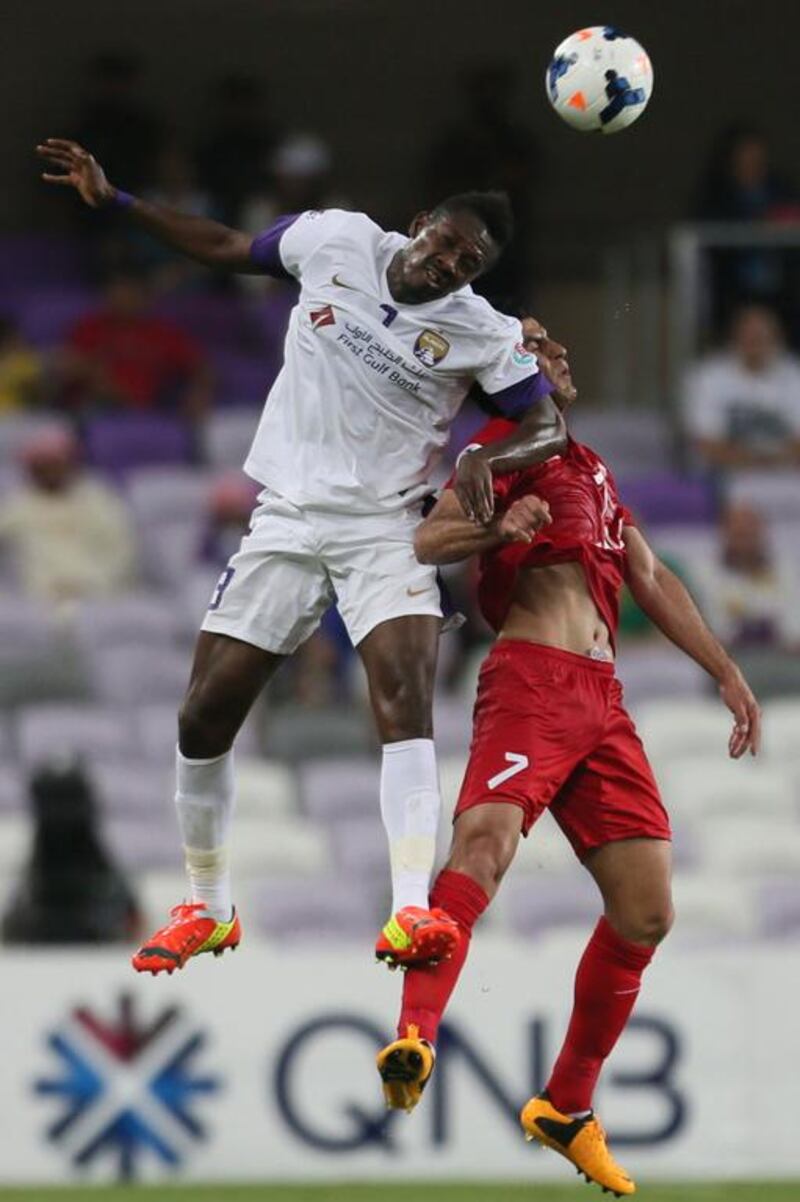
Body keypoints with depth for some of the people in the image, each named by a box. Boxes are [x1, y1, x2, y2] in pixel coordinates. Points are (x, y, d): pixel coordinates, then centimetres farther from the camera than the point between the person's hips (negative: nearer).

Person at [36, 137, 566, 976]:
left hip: (387, 529, -3)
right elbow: (227, 249, 12)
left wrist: (488, 458, -27)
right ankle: (206, 909, 20)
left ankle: (413, 908, -36)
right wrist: (113, 200, 8)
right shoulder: (336, 241, -2)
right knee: (204, 718, 2)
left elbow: (550, 427, -5)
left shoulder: (484, 334, -8)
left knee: (406, 700, -27)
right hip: (286, 521, 3)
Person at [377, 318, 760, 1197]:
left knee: (645, 914, 4)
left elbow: (650, 580, 35)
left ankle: (566, 1107, 15)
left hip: (602, 703, 8)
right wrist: (498, 528, -28)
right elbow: (424, 542, -9)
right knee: (485, 837, -32)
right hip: (531, 680, -8)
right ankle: (415, 1036, -47)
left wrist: (726, 673, 33)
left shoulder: (590, 467, 29)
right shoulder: (507, 447, 5)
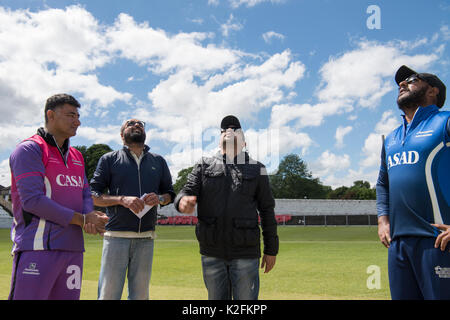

- **WHAT TO PRODUCE**:
Repeat the data word for word. Images are not part of the copy.

- **TASK RESULT**:
Body keypoints with depth for some of the people in the image, each named by a box. Boxes are [x1, y1, x2, y2] in pixel coordinates. Points are (x, y, d): pixel coordinates, then centimetres farther from the camera than the point between the person's hips (negative: nearer).

Person at [36, 137, 566, 976]:
left hip: (387, 529, -3)
right elbow: (227, 249, 12)
left wrist: (488, 458, -27)
right ankle: (206, 909, 20)
left ankle: (413, 908, -36)
right wrist: (113, 200, 8)
right shoulder: (336, 241, -2)
right knee: (204, 718, 2)
left elbow: (550, 427, -5)
left shoulder: (484, 334, -8)
left knee: (406, 700, -27)
right hip: (286, 521, 3)
Person at [377, 318, 760, 1197]:
left knee: (645, 914, 4)
left elbow: (650, 580, 35)
left ankle: (566, 1107, 15)
left hip: (602, 703, 8)
right wrist: (498, 528, -28)
right elbow: (424, 542, -9)
right knee: (485, 837, -32)
right hip: (531, 680, -8)
right ankle: (415, 1036, -47)
left wrist: (726, 673, 33)
left shoulder: (590, 467, 29)
right shoulder: (507, 447, 5)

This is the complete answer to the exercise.